このことはよく考え見ると、自我の発達ということが関係していることだとわかります。言い方は「面倒臭い」かもしれませんが、おそらくは自我、自分、自己といったあたりの主体性の表れでもあるわけです。これは心の成長にとって望ましいわけですが、今はメンタルクリニックに行って欲しい、という保護者の思惑がありますから、大変困った自体です。経験的な言い方ですが、「ウツでつらい」と思っている子どもさんや若い人は意外とメンタルクリニックに行くことに肯定的だったり、積極的だったりします。ただしメンタルクリニックに行くことに肯定的だったり、積極的だったりするとウツであるという因果論ではないことにご注意ください。
ではカウンセリングルームやメンタルクリニックに行きたがらない場合はどうしたらいいか?
そもそも、中学生、とりわけ高校生の困りごとやお悩みのボリウムは、人間関係である場合は多いものです。この困りごとやお悩みを映写機に例えると、保護者のかたや場合によって学校の教員のかたが問題と見ているところは、映写機に映し出されたスクリーンの部分です。スクリーンの部分は何かというと、主には行動(問題行動)です。ですから行動(問題行動)ばかりに注目してしまいます。ここで、多少古い話になりますが、笠原嘉という偉大な精神科医の先生のアイディアを借用しますと、「困り事やお悩みを考えきれずに行動化する」という考え方があります。かなり抜粋していますので、笠原先生のアイディアはこれほど削ぎ落とした考えではないことにご注意いただきたいのですが、大変わかりやすい例えとも言えましょう。そこでこの例えを援用してみると、中学生や高校生の困りごとやお悩みの大部分は人間関係であり、それを行動(問題行動)で表している、ということもできましょう。そして人間関係のネガフィルムはある意味で親子関係です。ですからまずは親子関係の調整を考える、その上で何らかのメンタルヘルス上の課題があればメンタルクリニック等で治療をする、というのが正しい筋道ではありましょう。

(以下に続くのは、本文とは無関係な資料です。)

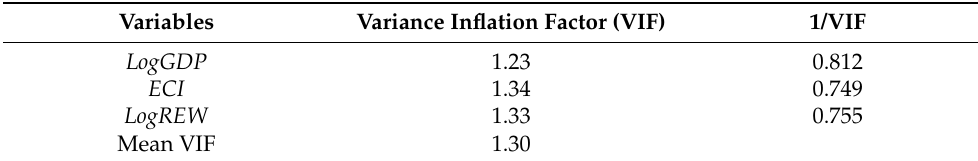
Table 5. Multicollinearity Test considered OLS estimator.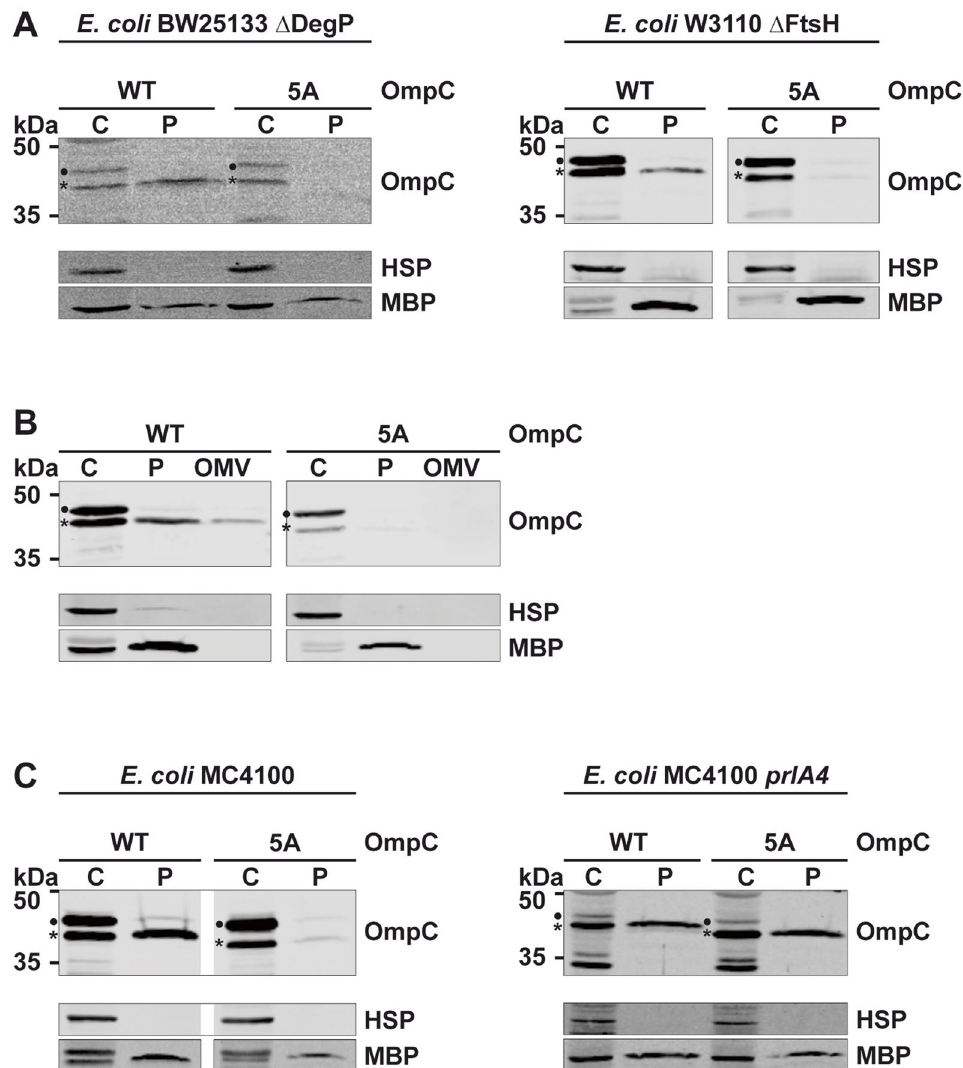
Figure 5. A proof-reading activity of SecY prevents translocation of OmpC with a mutated pore domain. ( A–C ) Transformed E. coli cells expressing the proteins indicated were fractionated and the cytoplasmic (C) and periplasmic (P) fraction analyzed by Western blotting. Unprocessed full length constructs ( after signal peptide cleavage (*) are marked. Cytosolic heat shock proteins (HSP) and the periplasmic maltose- binding protein (MBP) were analyzed in parallel. ( A ) The indicated constructs were expressed in E. coli mutants devoid of either the periplasmic protease Degp (left panel) or FtsH, an integral membrane protease of the inner membrane (right panel). ( B ) Outer membrane vesicles (OMV) were prepared from E. coli cells expressing OmpC or OmpC-5A and analyzed by Western blotting. The cytosolic (C) and periplasmic (P) fractions were analyzed in parallel. ( C ) Expression of OmpC and OmpC-5A was analyzed by Western blotting in an E. coli mutant strain harboring the prlA4 mutation in SecY (right panel). The corresponding wildtype strain (MC4100) was analyzed in parallel (left panel). Uncropped images of representative Western blots can be found in Supplementary Figures 5 and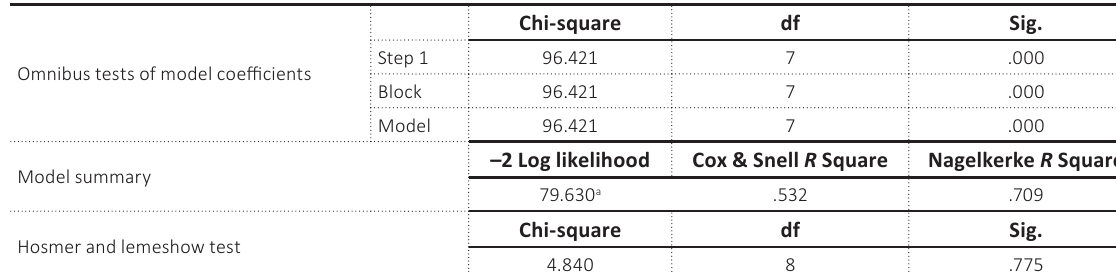
Table 7. Omnibus tests of model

心理学ではよく、事例化する、と言います。さまざまな心の問題にエッジをとり、課題を浮き上がらせるという意味です。思春期や青年期のカウンセリングで最も難しいのはこの部分なのです。そしてこの部分が実はもっとも相談員やカウンセラーの力量が現れるところです。こどもさんや若い人の心を見立てて、それに補助線を引く。簡単なようで難しい、経験のいる作業です。
私たちの相談室では、こどもさんや若い人の行動から、ご本人の困り感やお悩みを浮き彫りにしていくお手伝いをいたします。